The glutamate antagonist MK-801 reduces focal ischemic brain damage in the rat
Annals of Neurology, 1988
Excessive activation of the N-methyl-D-aspartate (NMDA) subtype of glutamate receptor has been implicated in the sequence of neurochemical events that results in irreversible neuronal damage in cerebral ischemia. The effects of the NMDA antagonist (+) -5-methyl-10,ll-dihydro-5H-dibenzo[a,d]cyclohepten-5,10-imine maleate (MK-801) upon the amount of ischemic brain damage has been assessed quantitatively in the lightly anesthetized rat. Focal cerebral ischemia was produced by the permanent occlusion of one middle cerebral artery (MCA), and the animals were killed 3 hours after the arterial occlusion. MK-801 (0.5 mg/kg) was administered intravenously either 30 minutes prior to MCA occlusion or 30 minutes after the induction of ischemia.

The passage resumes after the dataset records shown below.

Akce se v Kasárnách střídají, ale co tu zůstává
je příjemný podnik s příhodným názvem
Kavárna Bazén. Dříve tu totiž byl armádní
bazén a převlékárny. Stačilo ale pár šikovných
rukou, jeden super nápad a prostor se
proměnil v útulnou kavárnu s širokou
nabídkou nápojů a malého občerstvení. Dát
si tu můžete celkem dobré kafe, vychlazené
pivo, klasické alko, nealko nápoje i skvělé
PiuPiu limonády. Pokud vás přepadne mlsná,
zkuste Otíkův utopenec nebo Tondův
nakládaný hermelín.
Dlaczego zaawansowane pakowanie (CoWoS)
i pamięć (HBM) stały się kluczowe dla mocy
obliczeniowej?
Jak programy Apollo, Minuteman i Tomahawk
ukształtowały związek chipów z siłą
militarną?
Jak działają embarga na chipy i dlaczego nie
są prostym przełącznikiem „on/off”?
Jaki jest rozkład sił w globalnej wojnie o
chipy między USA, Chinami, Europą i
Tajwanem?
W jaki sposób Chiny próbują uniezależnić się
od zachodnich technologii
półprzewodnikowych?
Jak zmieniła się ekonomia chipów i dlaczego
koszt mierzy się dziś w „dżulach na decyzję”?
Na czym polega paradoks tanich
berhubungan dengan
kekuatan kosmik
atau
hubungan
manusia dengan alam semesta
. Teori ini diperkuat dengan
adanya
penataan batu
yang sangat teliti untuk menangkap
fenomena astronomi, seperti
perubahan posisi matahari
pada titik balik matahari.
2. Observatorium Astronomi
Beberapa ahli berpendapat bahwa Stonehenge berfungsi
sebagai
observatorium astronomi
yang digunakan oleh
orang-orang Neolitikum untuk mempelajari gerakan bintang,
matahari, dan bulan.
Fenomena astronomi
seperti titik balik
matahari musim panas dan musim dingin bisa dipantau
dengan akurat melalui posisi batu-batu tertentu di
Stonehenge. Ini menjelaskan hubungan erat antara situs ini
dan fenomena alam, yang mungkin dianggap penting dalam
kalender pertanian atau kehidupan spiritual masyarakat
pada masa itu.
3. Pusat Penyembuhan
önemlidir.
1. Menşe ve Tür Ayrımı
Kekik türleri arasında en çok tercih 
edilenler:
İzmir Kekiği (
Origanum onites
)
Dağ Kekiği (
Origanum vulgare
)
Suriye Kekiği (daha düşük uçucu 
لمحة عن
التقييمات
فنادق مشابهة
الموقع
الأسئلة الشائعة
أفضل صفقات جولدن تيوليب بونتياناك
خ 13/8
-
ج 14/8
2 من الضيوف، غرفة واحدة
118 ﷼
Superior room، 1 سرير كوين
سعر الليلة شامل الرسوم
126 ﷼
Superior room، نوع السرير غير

Pretreatment with MK-801 reduced the volume of ischemic damage both in the cerebral cortex (by 38% compared with untreated rats with MCA occlusion; p < 0.01) and in the caudate nucleus (by 18% compared with controls; p < 0.05). Treatment with MK-801, initiated 30 minutes after MCA occlusion, reduced the volume of ischemic damage in the cerebral cortex (by 52% compared with controls; p < 0.01). The volume of ischemic damage in the caudate nucleus was minimally influenced by MK-801 treatment initiated after MCA occlusion. The antiischemic effects of MK-801 were readily demonstrable despite the hypotension that MK-801 induced in rats anesthetized with halothane (0.5%), nitrous oxide (70%), and oxygen (30%). The potency of MK-801 in reducing ischemic brain damage, even when administered after the induction of ischemia, highlights the potential use of NMDA receptor antagonists for the treatment of focal cerebral ischemia in humans.